Finding Hidden Delve Nodes

Good Morning Folks! I don’t have a heck of a lot to talk about this morning, but I thought I would share something that I realized yesterday. I spend a lot of time in Delve and it is quite possibly my favorite game mode in Path of Exile. I would not be shocked if I had spent over a thousand hours running delve nodes. The thing is… the structure of Delve is something that has confused me a bit. Namely, I seemed to be missing the inherent understanding of how to find hidden nodes. There are a lot of things in this game that are based on rules, but for whatever reason I had yet to grasp something fundamental about the way Delve was laid out. Now I have to admit that I had heard this information before, but never fully grasped what it meant.

Veteran Path of Exile players speak like you understand what they are saying. I remember specifically Zizaran talking about this in a video here he was explaining that you could tell where hidden nodes were based on the connections that they were making. A node cannot have only two connection points. It can have one, it can have three, and in rare cases, it can have four… but no node can have only two connections. To illustrate this point I took a screenshot of an area down in Delve where there were two hidden nodes side by side… one azerite and one fossil. I’ve applied some labels to count the connections and you can see there are two places where there are only two visible connections. So I sketched an estimate of where I thought the connections might break off and labeled the expected node path in each case with a “3?” indicating a hidden third connection.

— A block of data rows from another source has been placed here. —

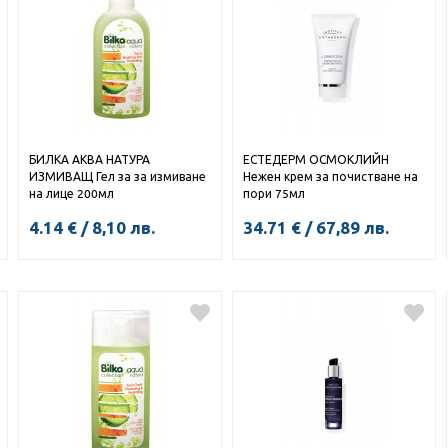
БИЛКА АКВА НАТУРА
ЕСТЕДЕРМ ОСМОКЛИЙН
ИЗМИВАЩ Гел за за измиване
Нежен крем за почистване на
на лице 200мл
пори 75мл
4.14
€
/
8,10
лв.
34.71
€
/
67,89
лв.
КУПИ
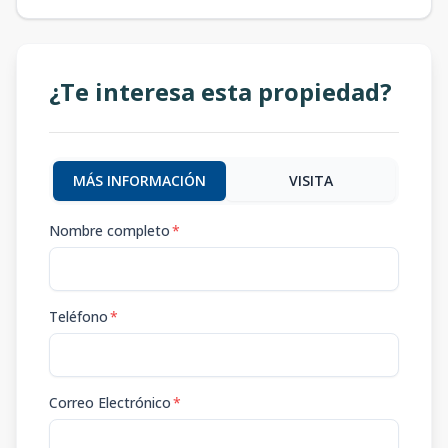
¿Te interesa esta propiedad?
MÁS INFORMACIÓN
VISITA
Nombre completo
*
Teléfono
*
Correo Electrónico
*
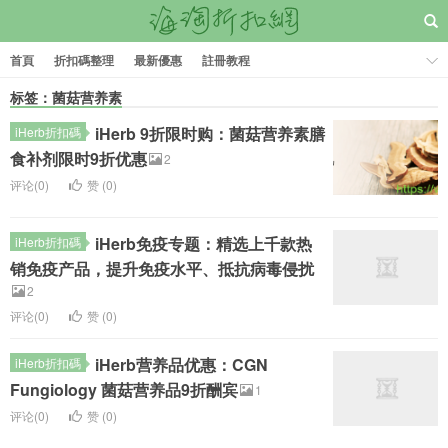
首頁
折扣碼整理
最新優惠
註冊教程
标签：菌菇营养素
iHerb 9折限时购：菌菇营养素膳
iHerb折扣碼
食补剂限时9折优惠
2
评论(0)
赞 (
0
)
iHerb免疫专题：精选上千款热
iHerb折扣碼
销免疫产品，提升免疫水平、抵抗病毒侵扰
2
评论(0)
赞 (
0
)
iHerb营养品优惠：CGN
iHerb折扣碼
Fungiology 菌菇营养品9折酬宾
1
评论(0)
赞 (
0
)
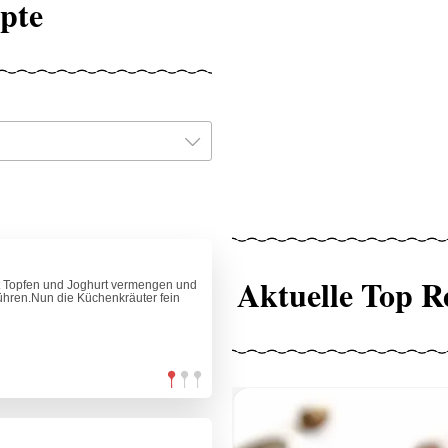
epte
Aktuelle Top R
t Topfen und Joghurt vermengen und
ühren.Nun die Küchenkräuter fein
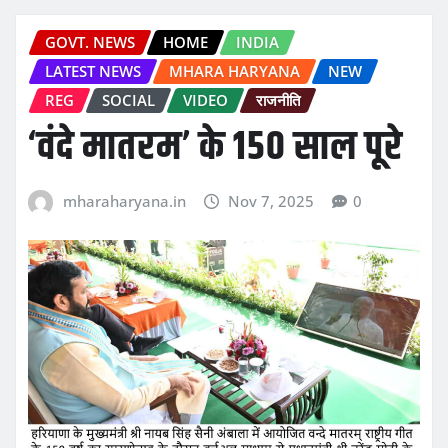
GOVT. NEWS
HOME
INDIA
LATEST NEWS
MHARA HARYANA
NEW
REG
SOCIAL
VIDEO
राजनीति
‘वंदे मातरम’ के 150 साल पूरे
mharaharyana.in
Nov 7, 2025
0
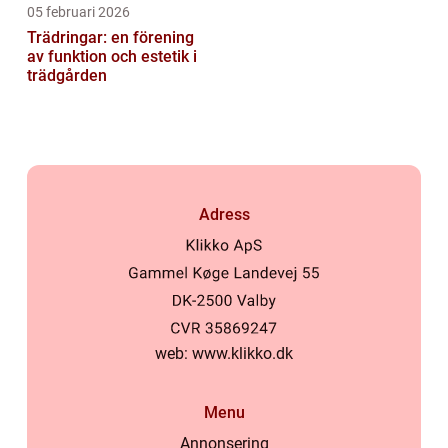
05 februari 2026
Trädringar: en förening
av funktion och estetik i
trädgården
Adress
web:
www.klikko.dk
Menu
Annonsering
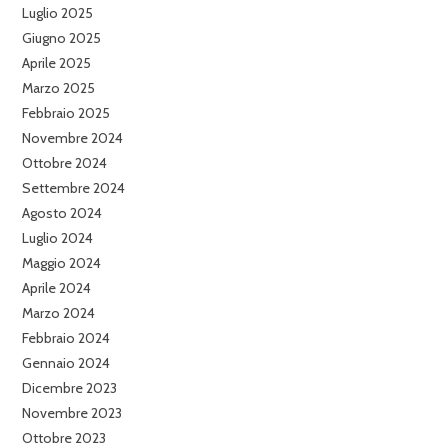
Luglio 2025
Giugno 2025
Aprile 2025
Marzo 2025
Febbraio 2025
Novembre 2024
Ottobre 2024
Settembre 2024
Agosto 2024
Luglio 2024
Maggio 2024
Aprile 2024
Marzo 2024
Febbraio 2024
Gennaio 2024
Dicembre 2023
Novembre 2023
Ottobre 2023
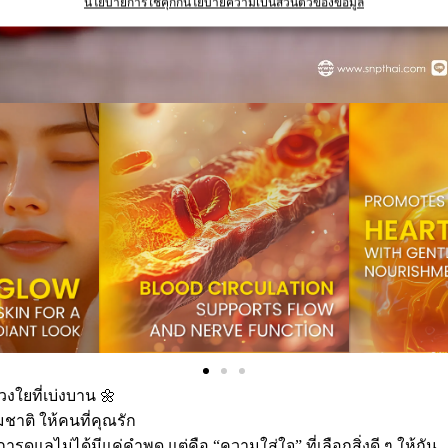
นโยบายการใช้คุกกี้
นโยบายความเป็นส่วนตัวของข้อมูล
ใยที่เบ่งบาน 🌼
าติ ให้คนที่คุณรัก
รดูแลไม่ได้มีแค่คำพูด แต่คือ “ความใส่ใจ” ที่เลือกสิ่งดี ๆ ให้กัน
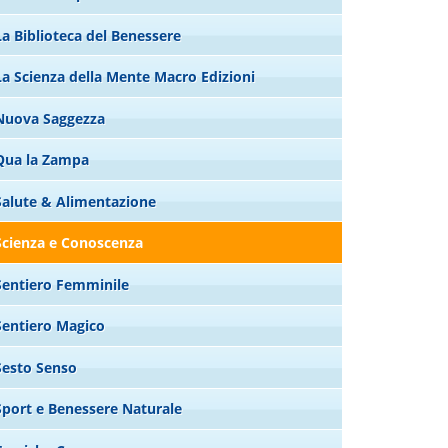
La Biblioteca del Benessere
La Scienza della Mente Macro Edizioni
Nuova Saggezza
Qua la Zampa
Salute & Alimentazione
Scienza e Conoscenza
Sentiero Femminile
Sentiero Magico
Sesto Senso
Sport e Benessere Naturale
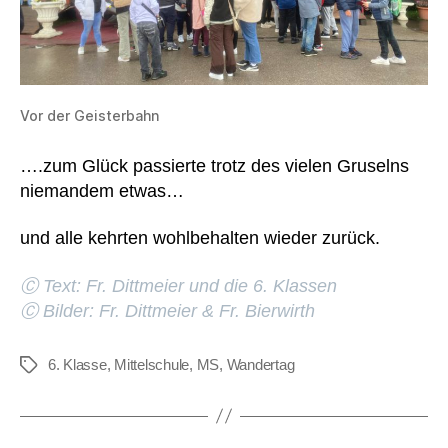
Vor der Geisterbahn
….zum Glück passierte trotz des vielen Gruselns
niemandem etwas…
und alle kehrten wohlbehalten wieder zurück.
Ⓒ Text: Fr. Dittmeier und die 6. Klassen
Ⓒ Bilder: Fr. Dittmeier & Fr. Bierwirth
6. Klasse
,
Mittelschule
,
MS
,
Wandertag
Schlagwörter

Last night I farmed each of these areas out so that I could take a follow up screenshot showing what the actual connections ended up looking like. I have highlighted the paths in green and in both cases I was more or less right. In the case of the Fossil node, the path broke off to the north instead of to the west, but it was in the same region. In any case looking for nodes that only had two paths connected to it, gave me a place where I knew for certain there would be some sort of path breaking out that I could bomb to get access to the tunnel.

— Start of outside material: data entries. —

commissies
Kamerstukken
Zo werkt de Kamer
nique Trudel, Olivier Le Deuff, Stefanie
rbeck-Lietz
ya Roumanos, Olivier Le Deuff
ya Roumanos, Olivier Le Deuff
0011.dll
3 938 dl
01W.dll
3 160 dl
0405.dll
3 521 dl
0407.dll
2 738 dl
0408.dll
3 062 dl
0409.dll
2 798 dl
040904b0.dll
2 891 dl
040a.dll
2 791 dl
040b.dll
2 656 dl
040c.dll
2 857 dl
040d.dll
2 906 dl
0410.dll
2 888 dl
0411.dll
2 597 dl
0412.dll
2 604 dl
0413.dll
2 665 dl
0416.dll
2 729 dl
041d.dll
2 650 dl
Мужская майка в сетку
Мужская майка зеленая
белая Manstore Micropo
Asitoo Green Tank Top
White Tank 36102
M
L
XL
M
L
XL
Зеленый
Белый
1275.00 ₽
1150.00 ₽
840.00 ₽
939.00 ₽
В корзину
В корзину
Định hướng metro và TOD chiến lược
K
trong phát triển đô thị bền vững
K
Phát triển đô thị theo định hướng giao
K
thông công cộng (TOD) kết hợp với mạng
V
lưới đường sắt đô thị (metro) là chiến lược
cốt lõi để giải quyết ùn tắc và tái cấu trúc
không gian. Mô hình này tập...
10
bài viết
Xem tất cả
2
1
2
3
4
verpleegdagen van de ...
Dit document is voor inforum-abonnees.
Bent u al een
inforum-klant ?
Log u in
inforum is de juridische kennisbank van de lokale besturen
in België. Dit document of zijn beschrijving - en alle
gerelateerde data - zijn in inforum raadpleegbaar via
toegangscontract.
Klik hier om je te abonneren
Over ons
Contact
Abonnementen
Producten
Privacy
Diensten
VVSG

Sometimes there are going to be places on the map where there is a hidden node, but there are two nodes around it that only have two connections. In these cases, you need to look for places where there might be a phantom fourth connection. If I were going to try and get to this currency node then I would start looking at the armor node and azerite nodes that I have highlighted. There is not enough room for a path to break off the Cartography node above the highlighted area, and while technically the singleton Lightning node could break north, that seems to happen really infrequently. Again you can have a single point of connection, three points of connection, or four points of connection but never two.

This is not my image, but it represents a concept that took me a bit to grasp. Delve is aligned to a strict grid of nodes. So when thinking of the way things connect up… there has to be enough room for a path to travel through without interrupting nodes you have already revealed. The way the biomes are laid out gives you a hint for where the edges of the individual blocks are. if you were to start drawing along those boundaries, you would eventually end up with a grid similar to the one above showing you where your hidden node has to be connected to. In the above example, we are going back to the rule of two again making it very clear where the connection is going to be. However in my example, if I follow the biome boundary lines, I cannot rule out either the two four connections that I have highlighted or the potential of that singleton going north.

Delve has long been something that was largely instinctual for me. I would get a feel of which tunnels I could dive down into the darkness and find riches, and which I should skip. However, I knew there had to be a method to the madness, and understanding the rules… makes it so much more straightforward to find those hidden nodes. Again this is something that EVERYONE might already know and I am just slow on the uptake… but I am going to take the risk to look like an idiot and explain it clearly regardless. That has been the problem I have had with most Path of Exile knowledge transfer, is that there is a general assumption that folks already understand core concepts. I’ve played roughly 2500 hours of the game and there are still core concepts that I am finally grasping all the time. It is my hope that this will help someone out there because I am too old for posturing that I know everything.